*Description of the task*
Transcribe each of the following items verbatim, preserving every character, line break, and markup symbol.
= Beginning of Section =
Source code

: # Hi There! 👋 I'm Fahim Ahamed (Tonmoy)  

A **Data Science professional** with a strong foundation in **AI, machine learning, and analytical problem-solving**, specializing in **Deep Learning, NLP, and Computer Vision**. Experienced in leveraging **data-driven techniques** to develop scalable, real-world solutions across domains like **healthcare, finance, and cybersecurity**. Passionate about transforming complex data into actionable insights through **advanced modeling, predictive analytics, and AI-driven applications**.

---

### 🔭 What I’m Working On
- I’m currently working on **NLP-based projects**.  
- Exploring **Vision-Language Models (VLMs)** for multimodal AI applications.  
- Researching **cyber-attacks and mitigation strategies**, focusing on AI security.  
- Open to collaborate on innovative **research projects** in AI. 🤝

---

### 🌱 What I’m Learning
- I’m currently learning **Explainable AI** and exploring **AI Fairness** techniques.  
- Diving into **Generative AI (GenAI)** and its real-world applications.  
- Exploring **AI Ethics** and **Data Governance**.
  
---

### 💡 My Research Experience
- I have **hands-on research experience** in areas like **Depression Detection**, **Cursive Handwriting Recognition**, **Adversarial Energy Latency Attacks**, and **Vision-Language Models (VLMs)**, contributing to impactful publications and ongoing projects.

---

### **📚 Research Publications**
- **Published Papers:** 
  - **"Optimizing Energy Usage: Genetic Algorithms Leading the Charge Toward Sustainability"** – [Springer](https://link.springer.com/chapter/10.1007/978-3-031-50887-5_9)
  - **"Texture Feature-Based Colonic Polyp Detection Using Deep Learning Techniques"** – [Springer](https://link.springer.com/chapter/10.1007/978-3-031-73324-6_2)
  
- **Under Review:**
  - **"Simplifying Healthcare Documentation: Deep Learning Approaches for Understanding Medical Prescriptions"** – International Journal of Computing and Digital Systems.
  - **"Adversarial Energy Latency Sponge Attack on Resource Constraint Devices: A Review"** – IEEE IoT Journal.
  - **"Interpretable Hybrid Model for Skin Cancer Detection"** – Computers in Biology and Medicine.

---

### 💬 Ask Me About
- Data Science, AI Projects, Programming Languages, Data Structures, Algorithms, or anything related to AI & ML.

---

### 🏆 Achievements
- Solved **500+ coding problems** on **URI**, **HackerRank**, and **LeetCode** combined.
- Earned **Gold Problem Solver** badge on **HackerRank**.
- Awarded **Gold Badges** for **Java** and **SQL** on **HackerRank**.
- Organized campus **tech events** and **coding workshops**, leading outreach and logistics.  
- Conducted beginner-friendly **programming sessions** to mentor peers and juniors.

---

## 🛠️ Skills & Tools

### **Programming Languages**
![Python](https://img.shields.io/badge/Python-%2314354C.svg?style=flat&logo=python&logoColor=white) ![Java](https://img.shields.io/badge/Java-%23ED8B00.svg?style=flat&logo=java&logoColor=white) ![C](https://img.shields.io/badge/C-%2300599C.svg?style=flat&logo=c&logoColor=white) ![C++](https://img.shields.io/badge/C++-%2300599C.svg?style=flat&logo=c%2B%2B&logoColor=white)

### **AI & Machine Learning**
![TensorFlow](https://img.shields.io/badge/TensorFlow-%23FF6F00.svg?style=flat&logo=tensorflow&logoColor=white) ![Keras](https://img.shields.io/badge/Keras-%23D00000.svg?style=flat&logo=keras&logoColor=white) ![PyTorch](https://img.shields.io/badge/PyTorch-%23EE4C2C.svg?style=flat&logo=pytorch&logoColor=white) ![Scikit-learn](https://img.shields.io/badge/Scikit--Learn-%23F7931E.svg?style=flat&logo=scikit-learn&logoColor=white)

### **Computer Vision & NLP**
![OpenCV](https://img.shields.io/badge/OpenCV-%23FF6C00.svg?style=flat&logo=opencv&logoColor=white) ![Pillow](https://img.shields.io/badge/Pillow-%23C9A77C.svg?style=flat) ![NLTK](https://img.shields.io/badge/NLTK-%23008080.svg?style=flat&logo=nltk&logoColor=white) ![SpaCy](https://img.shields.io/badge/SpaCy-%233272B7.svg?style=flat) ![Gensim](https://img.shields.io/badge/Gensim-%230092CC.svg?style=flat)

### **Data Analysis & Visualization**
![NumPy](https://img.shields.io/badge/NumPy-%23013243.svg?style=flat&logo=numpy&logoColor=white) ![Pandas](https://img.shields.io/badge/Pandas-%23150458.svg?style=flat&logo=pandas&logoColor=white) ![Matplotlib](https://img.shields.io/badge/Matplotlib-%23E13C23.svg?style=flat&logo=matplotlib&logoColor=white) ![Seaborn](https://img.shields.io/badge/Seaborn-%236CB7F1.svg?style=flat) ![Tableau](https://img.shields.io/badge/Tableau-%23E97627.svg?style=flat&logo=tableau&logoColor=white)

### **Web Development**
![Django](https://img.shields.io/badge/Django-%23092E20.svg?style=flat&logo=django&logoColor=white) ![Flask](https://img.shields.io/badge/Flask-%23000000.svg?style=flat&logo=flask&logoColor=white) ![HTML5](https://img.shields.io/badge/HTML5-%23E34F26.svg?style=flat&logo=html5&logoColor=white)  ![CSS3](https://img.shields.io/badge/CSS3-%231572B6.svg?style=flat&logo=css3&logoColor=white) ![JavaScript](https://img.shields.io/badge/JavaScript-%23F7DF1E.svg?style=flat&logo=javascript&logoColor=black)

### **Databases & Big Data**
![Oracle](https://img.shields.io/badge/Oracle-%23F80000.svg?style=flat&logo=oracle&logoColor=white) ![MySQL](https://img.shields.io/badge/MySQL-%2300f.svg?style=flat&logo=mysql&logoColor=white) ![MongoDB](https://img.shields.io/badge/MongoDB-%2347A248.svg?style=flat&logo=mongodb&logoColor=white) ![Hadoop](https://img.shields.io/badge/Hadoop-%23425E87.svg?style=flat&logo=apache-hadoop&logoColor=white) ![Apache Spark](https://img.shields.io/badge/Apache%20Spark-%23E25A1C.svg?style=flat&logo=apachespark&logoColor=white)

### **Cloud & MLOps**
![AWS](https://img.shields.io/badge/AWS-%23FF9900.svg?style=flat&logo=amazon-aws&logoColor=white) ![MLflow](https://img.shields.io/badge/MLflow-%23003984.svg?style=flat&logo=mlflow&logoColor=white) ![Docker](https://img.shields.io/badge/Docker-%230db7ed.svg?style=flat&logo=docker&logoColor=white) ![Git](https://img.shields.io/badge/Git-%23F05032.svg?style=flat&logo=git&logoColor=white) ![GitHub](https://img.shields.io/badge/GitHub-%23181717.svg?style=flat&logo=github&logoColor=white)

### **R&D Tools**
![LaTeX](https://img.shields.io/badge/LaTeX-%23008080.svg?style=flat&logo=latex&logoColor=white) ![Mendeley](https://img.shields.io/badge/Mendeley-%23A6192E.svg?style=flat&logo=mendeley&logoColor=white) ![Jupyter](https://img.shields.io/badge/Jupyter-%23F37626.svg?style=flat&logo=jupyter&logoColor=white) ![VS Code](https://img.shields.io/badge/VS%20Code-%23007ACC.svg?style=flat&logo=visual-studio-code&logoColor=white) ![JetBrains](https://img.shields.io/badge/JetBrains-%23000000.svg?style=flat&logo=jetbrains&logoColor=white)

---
= End of Section =
*Written response*
Source code

: # Hi There! 👋 I'm Fahim Ahamed (Tonmoy)  

A **Data Science professional** with a strong foundation in **AI, machine learning, and analytical problem-solving**, specializing in **Deep Learning, NLP, and Computer Vision**. Experienced in leveraging **data-driven techniques** to develop scalable, real-world solutions across domains like **healthcare, finance, and cybersecurity**. Passionate about transforming complex data into actionable insights through **advanced modeling, predictive analytics, and AI-driven applications**.

---

### 🔭 What I’m Working On
- I’m currently working on **NLP-based projects**.  
- Exploring **Vision-Language Models (VLMs)** for multimodal AI applications.  
- Researching **cyber-attacks and mitigation strategies**, focusing on AI security.  
- Open to collaborate on innovative **research projects** in AI. 🤝

---

### 🌱 What I’m Learning
- I’m currently learning **Explainable AI** and exploring **AI Fairness** techniques.  
- Diving into **Generative AI (GenAI)** and its real-world applications.  
- Exploring **AI Ethics** and **Data Governance**.
  
---

### 💡 My Research Experience
- I have **hands-on research experience** in areas like **Depression Detection**, **Cursive Handwriting Recognition**, **Adversarial Energy Latency Attacks**, and **Vision-Language Models (VLMs)**, contributing to impactful publications and ongoing projects.

---

### **📚 Research Publications**
- **Published Papers:** 
  - **"Optimizing Energy Usage: Genetic Algorithms Leading the Charge Toward Sustainability"** – [Springer](https://link.springer.com/chapter/10.1007/978-3-031-50887-5_9)
  - **"Texture Feature-Based Colonic Polyp Detection Using Deep Learning Techniques"** – [Springer](https://link.springer.com/chapter/10.1007/978-3-031-73324-6_2)
  
- **Under Review:**
  - **"Simplifying Healthcare Documentation: Deep Learning Approaches for Understanding Medical Prescriptions"** – International Journal of Computing and Digital Systems.
  - **"Adversarial Energy Latency Sponge Attack on Resource Constraint Devices: A Review"** – IEEE IoT Journal.
  - **"Interpretable Hybrid Model for Skin Cancer Detection"** – Computers in Biology and Medicine.

---

### 💬 Ask Me About
- Data Science, AI Projects, Programming Languages, Data Structures, Algorithms, or anything related to AI & ML.

---

### 🏆 Achievements
- Solved **500+ coding problems** on **URI**, **HackerRank**, and **LeetCode** combined.
- Earned **Gold Problem Solver** badge on **HackerRank**.
- Awarded **Gold Badges** for **Java** and **SQL** on **HackerRank**.
- Organized campus **tech events** and **coding workshops**, leading outreach and logistics.  
- Conducted beginner-friendly **programming sessions** to mentor peers and juniors.

---

## 🛠️ Skills & Tools

### **Programming Languages**
![Python](https://img.shields.io/badge/Python-%2314354C.svg?style=flat&logo=python&logoColor=white) ![Java](https://img.shields.io/badge/Java-%23ED8B00.svg?style=flat&logo=java&logoColor=white) ![C](https://img.shields.io/badge/C-%2300599C.svg?style=flat&logo=c&logoColor=white) ![C++](https://img.shields.io/badge/C++-%2300599C.svg?style=flat&logo=c%2B%2B&logoColor=white)

### **AI & Machine Learning**
![TensorFlow](https://img.shields.io/badge/TensorFlow-%23FF6F00.svg?style=flat&logo=tensorflow&logoColor=white) ![Keras](https://img.shields.io/badge/Keras-%23D00000.svg?style=flat&logo=keras&logoColor=white) ![PyTorch](https://img.shields.io/badge/PyTorch-%23EE4C2C.svg?style=flat&logo=pytorch&logoColor=white) ![Scikit-learn](https://img.shields.io/badge/Scikit--Learn-%23F7931E.svg?style=flat&logo=scikit-learn&logoColor=white)

### **Computer Vision & NLP**
![OpenCV](https://img.shields.io/badge/OpenCV-%23FF6C00.svg?style=flat&logo=opencv&logoColor=white) ![Pillow](https://img.shields.io/badge/Pillow-%23C9A77C.svg?style=flat) ![NLTK](https://img.shields.io/badge/NLTK-%23008080.svg?style=flat&logo=nltk&logoColor=white) ![SpaCy](https://img.shields.io/badge/SpaCy-%233272B7.svg?style=flat) ![Gensim](https://img.shields.io/badge/Gensim-%230092CC.svg?style=flat)

### **Data Analysis & Visualization**
![NumPy](https://img.shields.io/badge/NumPy-%23013243.svg?style=flat&logo=numpy&logoColor=white) ![Pandas](https://img.shields.io/badge/Pandas-%23150458.svg?style=flat&logo=pandas&logoColor=white) ![Matplotlib](https://img.shields.io/badge/Matplotlib-%23E13C23.svg?style=flat&logo=matplotlib&logoColor=white) ![Seaborn](https://img.shields.io/badge/Seaborn-%236CB7F1.svg?style=flat) ![Tableau](https://img.shields.io/badge/Tableau-%23E97627.svg?style=flat&logo=tableau&logoColor=white)

### **Web Development**
![Django](https://img.shields.io/badge/Django-%23092E20.svg?style=flat&logo=django&logoColor=white) ![Flask](https://img.shields.io/badge/Flask-%23000000.svg?style=flat&logo=flask&logoColor=white) ![HTML5](https://img.shields.io/badge/HTML5-%23E34F26.svg?style=flat&logo=html5&logoColor=white)  ![CSS3](https://img.shields.io/badge/CSS3-%231572B6.svg?style=flat&logo=css3&logoColor=white) ![JavaScript](https://img.shields.io/badge/JavaScript-%23F7DF1E.svg?style=flat&logo=javascript&logoColor=black)

### **Databases & Big Data**
![Oracle](https://img.shields.io/badge/Oracle-%23F80000.svg?style=flat&logo=oracle&logoColor=white) ![MySQL](https://img.shields.io/badge/MySQL-%2300f.svg?style=flat&logo=mysql&logoColor=white) ![MongoDB](https://img.shields.io/badge/MongoDB-%2347A248.svg?style=flat&logo=mongodb&logoColor=white) ![Hadoop](https://img.shields.io/badge/Hadoop-%23425E87.svg?style=flat&logo=apache-hadoop&logoColor=white) ![Apache Spark](https://img.shields.io/badge/Apache%20Spark-%23E25A1C.svg?style=flat&logo=apachespark&logoColor=white)

### **Cloud & MLOps**
![AWS](https://img.shields.io/badge/AWS-%23FF9900.svg?style=flat&logo=amazon-aws&logoColor=white) ![MLflow](https://img.shields.io/badge/MLflow-%23003984.svg?style=flat&logo=mlflow&logoColor=white) ![Docker](https://img.shields.io/badge/Docker-%230db7ed.svg?style=flat&logo=docker&logoColor=white) ![Git](https://img.shields.io/badge/Git-%23F05032.svg?style=flat&logo=git&logoColor=white) ![GitHub](https://img.shields.io/badge/GitHub-%23181717.svg?style=flat&logo=github&logoColor=white)

### **R&D Tools**
![LaTeX](https://img.shields.io/badge/LaTeX-%23008080.svg?style=flat&logo=latex&logoColor=white) ![Mendeley](https://img.shields.io/badge/Mendeley-%23A6192E.svg?style=flat&logo=mendeley&logoColor=white) ![Jupyter](https://img.shields.io/badge/Jupyter-%23F37626.svg?style=flat&logo=jupyter&logoColor=white) ![VS Code](https://img.shields.io/badge/VS%20Code-%23007ACC.svg?style=flat&logo=visual-studio-code&logoColor=white) ![JetBrains](https://img.shields.io/badge/JetBrains-%23000000.svg?style=flat&logo=jetbrains&logoColor=white)

---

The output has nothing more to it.